Pada 2021, gelar juara Piala Thomas menjadi salah satu yang tertinggi bagi bulu tangkis Indonesia selain medali emas ganda putri Olimpiade Tokyo 2020 dari Greysia Polii/Apriyani Rahayu. Seperti Piala Thomas, penyelenggaraan Olimpiade, juga, dimundurkan setahun.
Buku Piala Thomas
Gelar dari Piala Thomas 2020 menjadi yang ke-14 bagi Indonesia sejak kejuaraan itu digelar tahun 1949. Gelar pertama didapat pada 1958 dalam keikutsertaan pertama Indonesia dalam ajang yang digelar tiga tahunan sejak awal, lalu berubah menjadi dua tahunan sejak 1984 tersebut.
”Kami berutang budi kepada Eddy Yusuf karena dia yang memaksa PBSI untuk ikut serta dalam Piala Thomas, sementara waktu itu PBSI menyatakan belum siap,” kata Tan Joe Hok, salah satu legenda bulu tangkis yang mengantarkan Indonesia menjuarai Piala Thomas 1958.
Tan, yang berusia 85 tahun dan menjadi satu-satunya tim juara 1958 yang masih hidup, bercerita, perjalanan menjadi juara dimulai dengan persaingan dalam zona Australasia, lalu playoff interzone yang mempertemukan tim peserta dari zona berbeda.
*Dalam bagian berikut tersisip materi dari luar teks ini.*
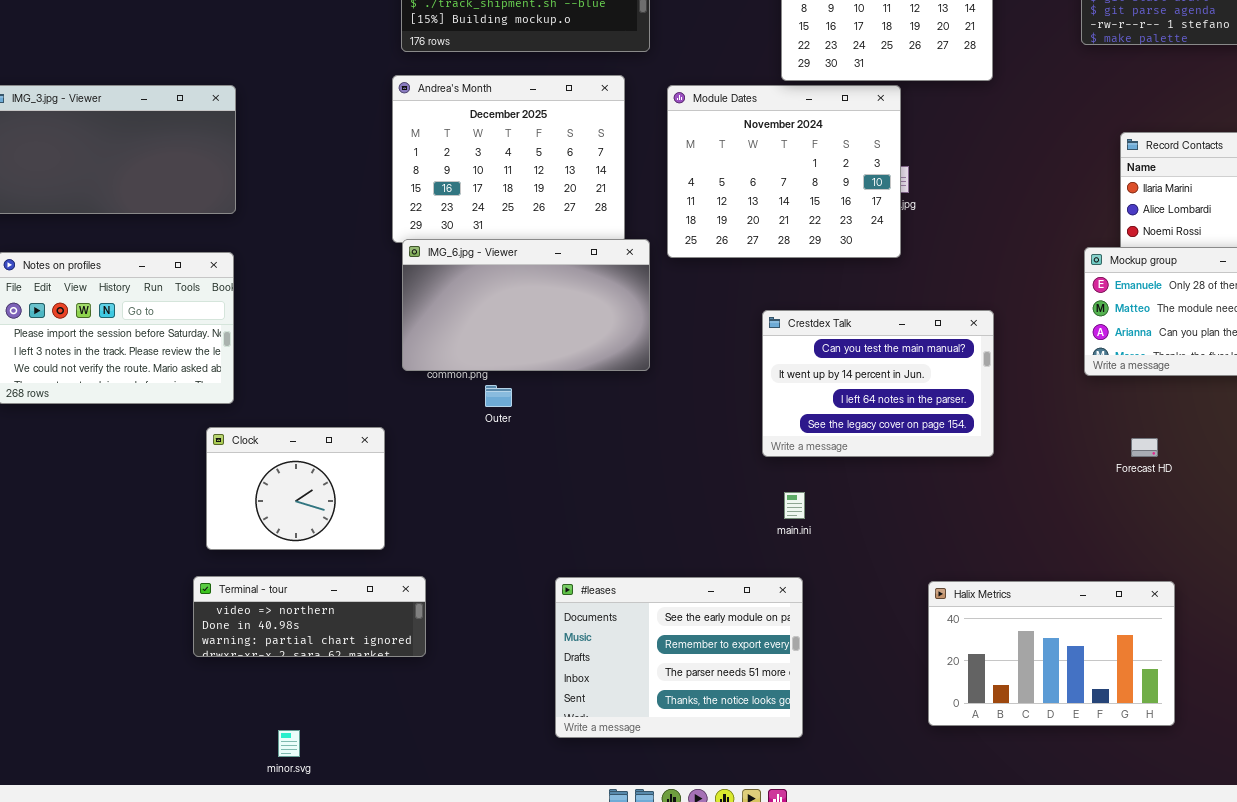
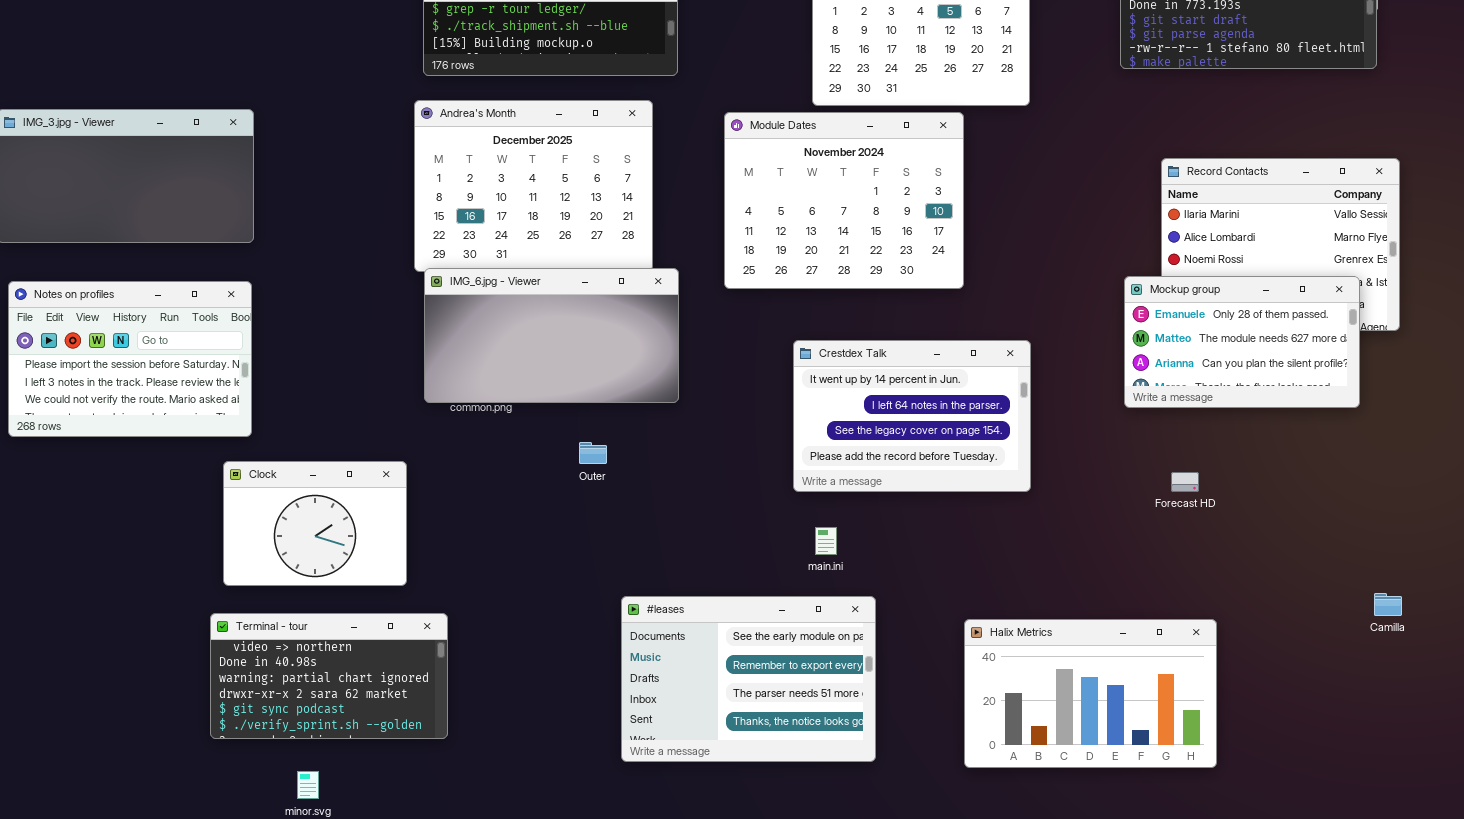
Module Dates: [667,85,901,258] -> [724,112,964,289], moved
Crestdex Talk: [762,310,994,457] -> [793,340,1031,492], scrolled down 1 row
Outer: [485,385,512,407] -> [579,442,607,464], moved
Terminal - tour: [193,576,426,657] -> [210,613,448,739], resized
#leases: [555,577,803,738] -> [621,596,876,762], moved

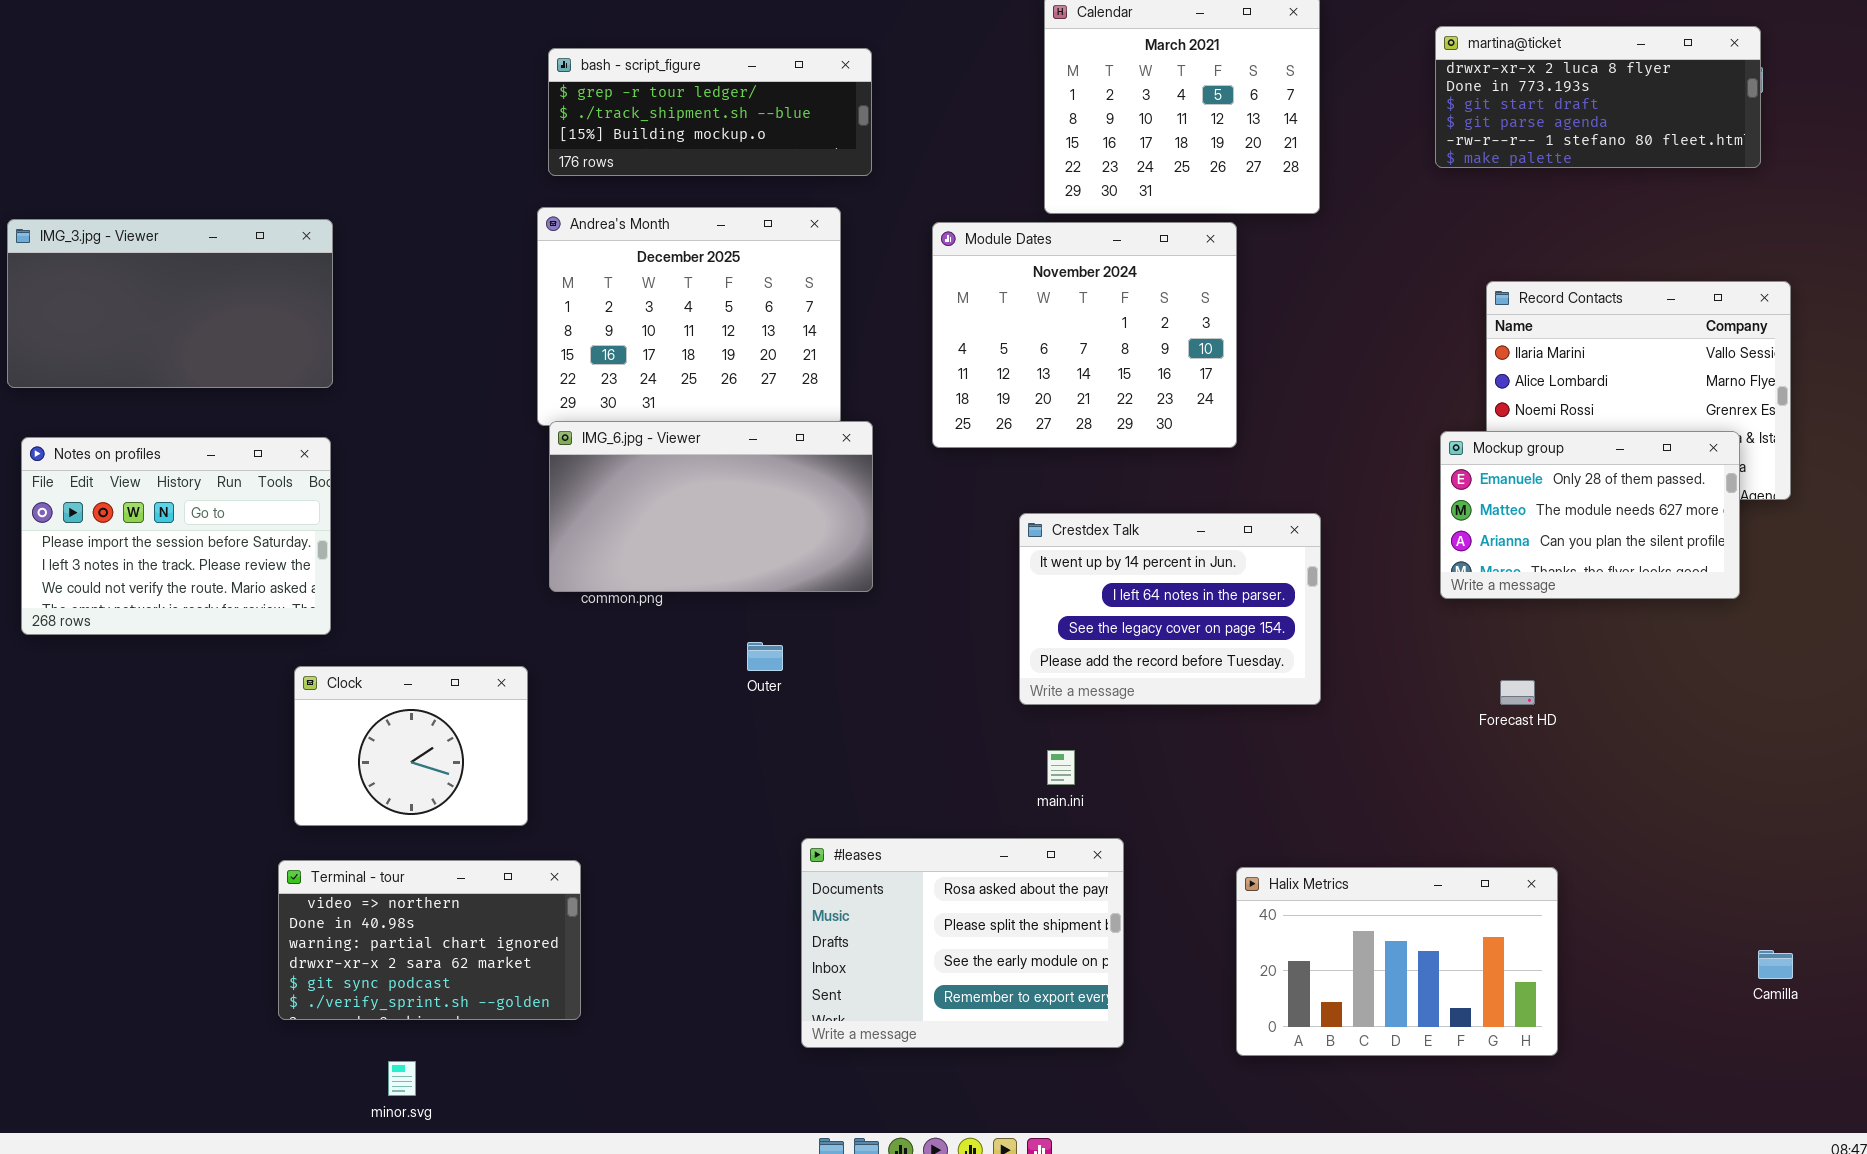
Camilla: [1374,593,1402,616] -> [1758,950,1793,979], moved
#leases: [621,596,876,762] -> [801,838,1124,1048], scrolled up 2 rows

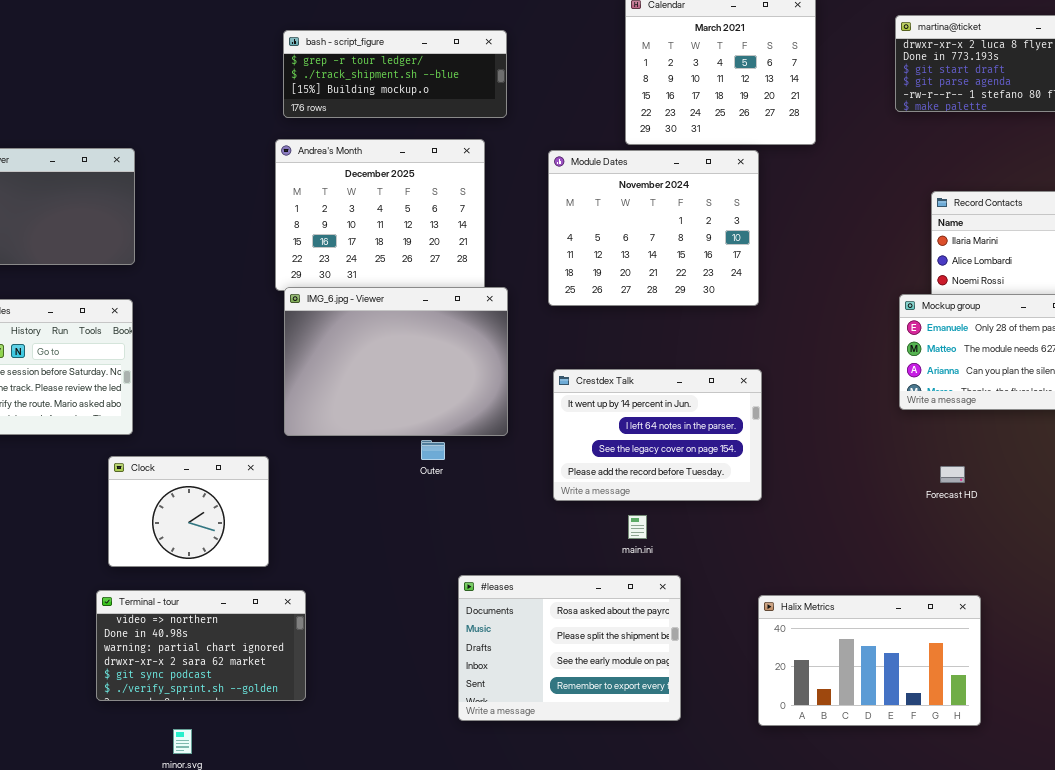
IMG_6.jpg - Viewer: [549,421,873,592] -> [284,287,508,436], resized
Crestdex Talk: [1019,513,1321,705] -> [553,369,762,501], moved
Setelah mengalahkan Denmark dan Thailand pada babak ini, Indonesia bertemu Malaysia dalam final di Singapura dan menang, 6-3.
Selain Tan dan Eddy, skuad Indonesia saat mengalahkan Malaysia adalah Ferry Sonneville, Tan King Gwan, dan Njoo Kiem Bie. ”Indonesia tidak diperhitungkan juara. Setelah menang, kami disambut lautan manusia. Itu adalah momen yang tidak ternilai harganya, sangat membanggakan,” ujar Tan.
Buku ini tak ternilai harganya. Saya berharap anak-anak muda bisa membaca buku ini untuk mengetahui salah satu sejarah penting dunia bulu tangkis Indonesia.
Cerita Tan itu menjadi salah satu kisah tim Thomas Indonesia dalam buku Thomas Cup tentang Sejarah Kehebatan Indonesia. Buku tersebut ditulis tim Bakti Olahraga Djarum Foundation, bekerja sama dengan redaksi Kompas yang menyediakan foto-foto dokumentasi.
”Buku ini tak ternilai harganya, baik untuk saya maupun teman-teman atlet bulu tangkis yang bertanding pada ajang Thomas Cup. Saya berharap anak-anak muda bisa membaca buku ini untuk mengetahui salah satu sejarah penting dunia bulu tangkis Indonesia,” kata Tan.